#### EXERCISE INPUTS ####

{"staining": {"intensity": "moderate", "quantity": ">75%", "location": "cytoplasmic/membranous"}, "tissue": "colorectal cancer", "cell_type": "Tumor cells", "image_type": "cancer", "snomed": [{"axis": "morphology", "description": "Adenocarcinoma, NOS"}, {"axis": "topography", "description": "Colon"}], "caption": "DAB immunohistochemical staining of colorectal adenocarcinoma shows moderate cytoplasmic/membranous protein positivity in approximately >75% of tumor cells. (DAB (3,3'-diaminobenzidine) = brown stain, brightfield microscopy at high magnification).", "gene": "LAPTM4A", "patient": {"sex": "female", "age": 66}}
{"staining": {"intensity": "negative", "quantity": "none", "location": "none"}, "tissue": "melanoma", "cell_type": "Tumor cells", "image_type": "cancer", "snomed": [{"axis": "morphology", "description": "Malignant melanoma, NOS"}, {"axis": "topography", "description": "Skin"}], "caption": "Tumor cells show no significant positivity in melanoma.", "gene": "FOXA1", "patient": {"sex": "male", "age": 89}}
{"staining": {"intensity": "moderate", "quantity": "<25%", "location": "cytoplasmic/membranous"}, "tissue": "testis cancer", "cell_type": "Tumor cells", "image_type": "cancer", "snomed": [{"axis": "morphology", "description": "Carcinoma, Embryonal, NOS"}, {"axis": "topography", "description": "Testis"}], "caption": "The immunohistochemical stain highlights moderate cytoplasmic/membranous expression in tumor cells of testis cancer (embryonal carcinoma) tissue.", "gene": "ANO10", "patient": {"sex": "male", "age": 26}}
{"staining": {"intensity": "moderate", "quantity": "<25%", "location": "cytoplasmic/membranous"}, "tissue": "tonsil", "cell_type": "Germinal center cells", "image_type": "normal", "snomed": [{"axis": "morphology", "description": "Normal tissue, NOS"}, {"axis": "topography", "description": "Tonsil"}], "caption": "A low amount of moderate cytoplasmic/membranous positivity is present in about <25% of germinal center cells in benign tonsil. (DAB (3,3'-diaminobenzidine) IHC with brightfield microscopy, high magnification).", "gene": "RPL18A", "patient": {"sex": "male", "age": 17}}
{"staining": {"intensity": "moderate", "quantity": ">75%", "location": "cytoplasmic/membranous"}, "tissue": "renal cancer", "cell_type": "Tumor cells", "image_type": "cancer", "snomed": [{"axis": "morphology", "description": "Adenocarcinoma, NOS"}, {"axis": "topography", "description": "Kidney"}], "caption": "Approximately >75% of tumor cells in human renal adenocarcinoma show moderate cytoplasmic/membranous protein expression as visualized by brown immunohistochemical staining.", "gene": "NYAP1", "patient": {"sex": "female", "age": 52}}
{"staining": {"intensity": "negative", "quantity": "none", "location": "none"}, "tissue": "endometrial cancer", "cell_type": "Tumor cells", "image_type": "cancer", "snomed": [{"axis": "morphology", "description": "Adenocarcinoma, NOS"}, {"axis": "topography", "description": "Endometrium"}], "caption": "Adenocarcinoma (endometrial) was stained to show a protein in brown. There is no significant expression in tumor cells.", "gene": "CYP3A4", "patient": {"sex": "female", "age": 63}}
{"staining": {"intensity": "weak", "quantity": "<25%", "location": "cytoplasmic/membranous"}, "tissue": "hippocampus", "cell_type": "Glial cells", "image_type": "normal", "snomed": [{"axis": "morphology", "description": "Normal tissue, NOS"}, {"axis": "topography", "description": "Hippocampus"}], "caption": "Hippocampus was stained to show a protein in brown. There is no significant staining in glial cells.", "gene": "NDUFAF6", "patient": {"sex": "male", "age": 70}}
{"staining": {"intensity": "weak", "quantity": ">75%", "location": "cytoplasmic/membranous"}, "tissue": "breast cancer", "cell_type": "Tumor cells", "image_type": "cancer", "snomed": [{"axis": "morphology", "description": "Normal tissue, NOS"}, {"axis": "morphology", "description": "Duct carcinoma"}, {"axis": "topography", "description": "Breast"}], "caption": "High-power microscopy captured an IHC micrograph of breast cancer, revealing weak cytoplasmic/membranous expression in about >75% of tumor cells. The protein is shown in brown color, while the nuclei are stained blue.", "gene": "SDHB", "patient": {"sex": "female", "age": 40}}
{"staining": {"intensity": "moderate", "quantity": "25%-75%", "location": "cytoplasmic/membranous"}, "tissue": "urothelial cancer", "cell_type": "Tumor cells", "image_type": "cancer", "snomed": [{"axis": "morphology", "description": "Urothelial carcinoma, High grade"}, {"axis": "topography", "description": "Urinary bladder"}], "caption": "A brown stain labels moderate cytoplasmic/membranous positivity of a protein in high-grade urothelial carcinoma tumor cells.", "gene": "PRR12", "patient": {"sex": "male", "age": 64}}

####

WHAT NEEDS TO BE DONE →
From the first line to the last, repeat the records exactly.

RESULT →
{"staining": {"intensity": "moderate", "quantity": ">75%", "location": "cytoplasmic/membranous"}, "tissue": "colorectal cancer", "cell_type": "Tumor cells", "image_type": "cancer", "snomed": [{"axis": "morphology", "description": "Adenocarcinoma, NOS"}, {"axis": "topography", "description": "Colon"}], "caption": "DAB immunohistochemical staining of colorectal adenocarcinoma shows moderate cytoplasmic/membranous protein positivity in approximately >75% of tumor cells. (DAB (3,3'-diaminobenzidine) = brown stain, brightfield microscopy at high magnification).", "gene": "LAPTM4A", "patient": {"sex": "female", "age": 66}}
{"staining": {"intensity": "negative", "quantity": "none", "location": "none"}, "tissue": "melanoma", "cell_type": "Tumor cells", "image_type": "cancer", "snomed": [{"axis": "morphology", "description": "Malignant melanoma, NOS"}, {"axis": "topography", "description": "Skin"}], "caption": "Tumor cells show no significant positivity in melanoma.", "gene": "FOXA1", "patient": {"sex": "male", "age": 89}}
{"staining": {"intensity": "moderate", "quantity": "<25%", "location": "cytoplasmic/membranous"}, "tissue": "testis cancer", "cell_type": "Tumor cells", "image_type": "cancer", "snomed": [{"axis": "morphology", "description": "Carcinoma, Embryonal, NOS"}, {"axis": "topography", "description": "Testis"}], "caption": "The immunohistochemical stain highlights moderate cytoplasmic/membranous expression in tumor cells of testis cancer (embryonal carcinoma) tissue.", "gene": "ANO10", "patient": {"sex": "male", "age": 26}}
{"staining": {"intensity": "moderate", "quantity": "<25%", "location": "cytoplasmic/membranous"}, "tissue": "tonsil", "cell_type": "Germinal center cells", "image_type": "normal", "snomed": [{"axis": "morphology", "description": "Normal tissue, NOS"}, {"axis": "topography", "description": "Tonsil"}], "caption": "A low amount of moderate cytoplasmic/membranous positivity is present in about <25% of germinal center cells in benign tonsil. (DAB (3,3'-diaminobenzidine) IHC with brightfield microscopy, high magnification).", "gene": "RPL18A", "patient": {"sex": "male", "age": 17}}
{"staining": {"intensity": "moderate", "quantity": ">75%", "location": "cytoplasmic/membranous"}, "tissue": "renal cancer", "cell_type": "Tumor cells", "image_type": "cancer", "snomed": [{"axis": "morphology", "description": "Adenocarcinoma, NOS"}, {"axis": "topography", "description": "Kidney"}], "caption": "Approximately >75% of tumor cells in human renal adenocarcinoma show moderate cytoplasmic/membranous protein expression as visualized by brown immunohistochemical staining.", "gene": "NYAP1", "patient": {"sex": "female", "age": 52}}
{"staining": {"intensity": "negative", "quantity": "none", "location": "none"}, "tissue": "endometrial cancer", "cell_type": "Tumor cells", "image_type": "cancer", "snomed": [{"axis": "morphology", "description": "Adenocarcinoma, NOS"}, {"axis": "topography", "description": "Endometrium"}], "caption": "Adenocarcinoma (endometrial) was stained to show a protein in brown. There is no significant expression in tumor cells.", "gene": "CYP3A4", "patient": {"sex": "female", "age": 63}}
{"staining": {"intensity": "weak", "quantity": "<25%", "location": "cytoplasmic/membranous"}, "tissue": "hippocampus", "cell_type": "Glial cells", "image_type": "normal", "snomed": [{"axis": "morphology", "description": "Normal tissue, NOS"}, {"axis": "topography", "description": "Hippocampus"}], "caption": "Hippocampus was stained to show a protein in brown. There is no significant staining in glial cells.", "gene": "NDUFAF6", "patient": {"sex": "male", "age": 70}}
{"staining": {"intensity": "weak", "quantity": ">75%", "location": "cytoplasmic/membranous"}, "tissue": "breast cancer", "cell_type": "Tumor cells", "image_type": "cancer", "snomed": [{"axis": "morphology", "description": "Normal tissue, NOS"}, {"axis": "morphology", "description": "Duct carcinoma"}, {"axis": "topography", "description": "Breast"}], "caption": "High-power microscopy captured an IHC micrograph of breast cancer, revealing weak cytoplasmic/membranous expression in about >75% of tumor cells. The protein is shown in brown color, while the nuclei are stained blue.", "gene": "SDHB", "patient": {"sex": "female", "age": 40}}
{"staining": {"intensity": "moderate", "quantity": "25%-75%", "location": "cytoplasmic/membranous"}, "tissue": "urothelial cancer", "cell_type": "Tumor cells", "image_type": "cancer", "snomed": [{"axis": "morphology", "description": "Urothelial carcinoma, High grade"}, {"axis": "topography", "description": "Urinary bladder"}], "caption": "A brown stain labels moderate cytoplasmic/membranous positivity of a protein in high-grade urothelial carcinoma tumor cells.", "gene": "PRR12", "patient": {"sex": "male", "age": 64}}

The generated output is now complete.